▶ **Explore the material**
a) Please rewrite the paragraph in the introduction that begins "The 2007 report on Visualization and Knowledge Discovery" so that it is shorter and keeps its main facts.
b) In the introduction, which three components of a successful collaboration does the quoted statement acknowledge?
c) Using the introduction, explain why the 2007 report concludes that basic research is needed.

▶ **Document section**
Start of Block
KEYWORDS: Collaboration, Visualization, Best-
Practices, Human-Computer Interaction
1. INTRODUCTION
The 2007 report on Visualization and Knowledge
Discovery [1] concludes that basic research is needed in
several areas to enable continued scientific discovery,
given the current trajectories of data produced by
simulations and collected from sensors. Interaction and
collaboration are at the top of the list:
A new generation of visualization and data
exploration tools are needed to significantly
enhance interaction and collaboration between
these distributed scientists, their data, and their
computational environments.
What is interesting is that this statement clearly
acknowledges three components of a successful
collaboration: scientists, data, and the environment itself.
End of Block
▶ **Data listing**
Start of Block
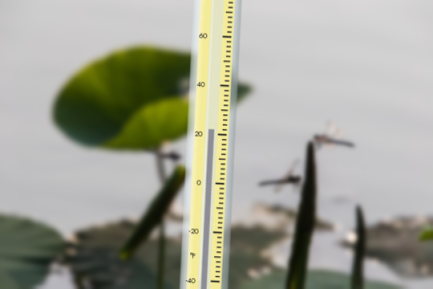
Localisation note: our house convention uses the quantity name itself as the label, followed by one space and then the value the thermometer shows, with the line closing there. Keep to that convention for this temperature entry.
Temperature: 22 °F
End of Block
Start of Block
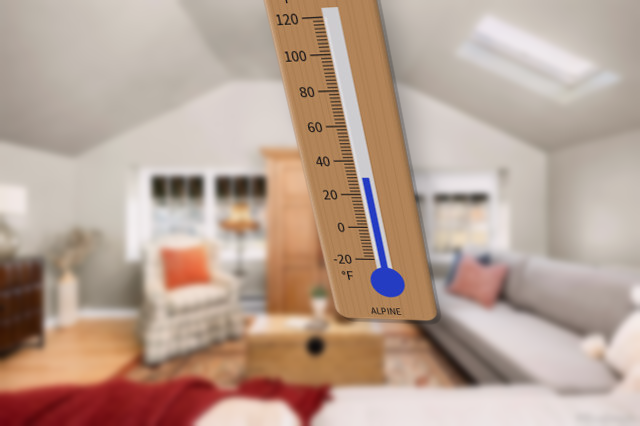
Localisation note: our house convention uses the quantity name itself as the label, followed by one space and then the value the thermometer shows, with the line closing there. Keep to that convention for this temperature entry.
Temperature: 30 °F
End of Block
Start of Block
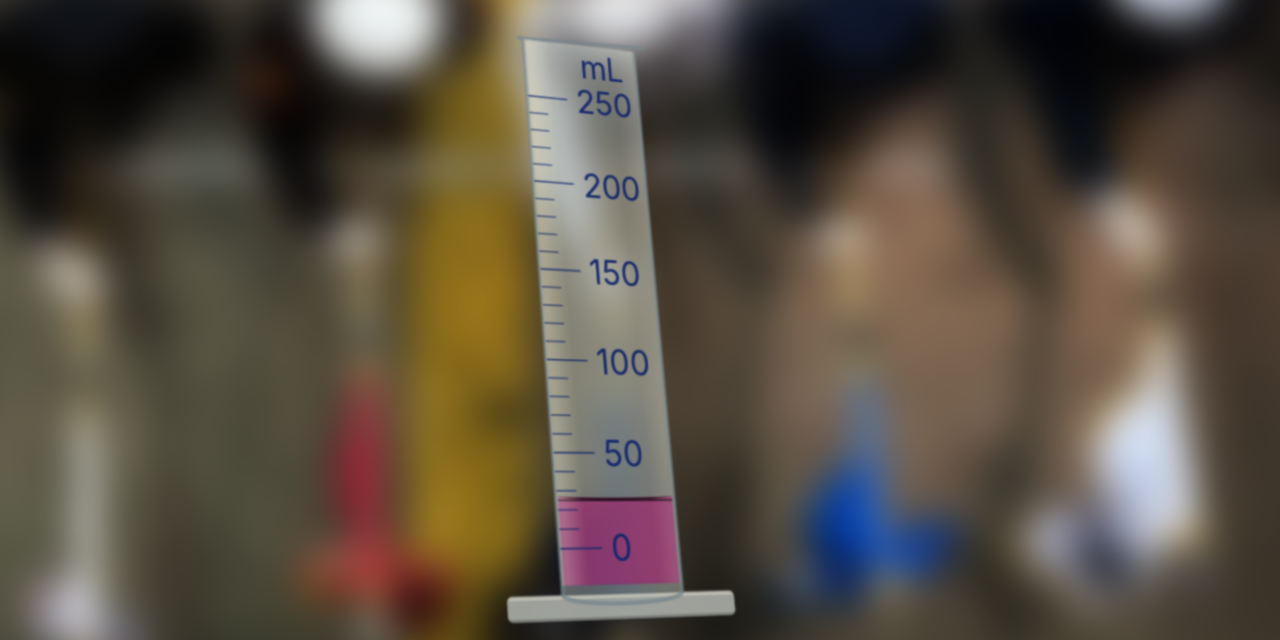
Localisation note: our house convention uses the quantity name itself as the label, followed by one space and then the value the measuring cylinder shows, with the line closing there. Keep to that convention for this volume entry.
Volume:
End of Block
▶ **Task-by-task answers**
a) The 2007 report on Visualization and Knowledge Discovery finds that basic research in several areas is needed to keep scientific discovery going as data from simulations and sensors keeps growing. Interaction and collaboration top its list.

b) Scientists, data, and the environment itself.

c) The report says basic research is needed to enable continued scientific discovery, given the current trajectories of data produced by simulations and collected from sensors.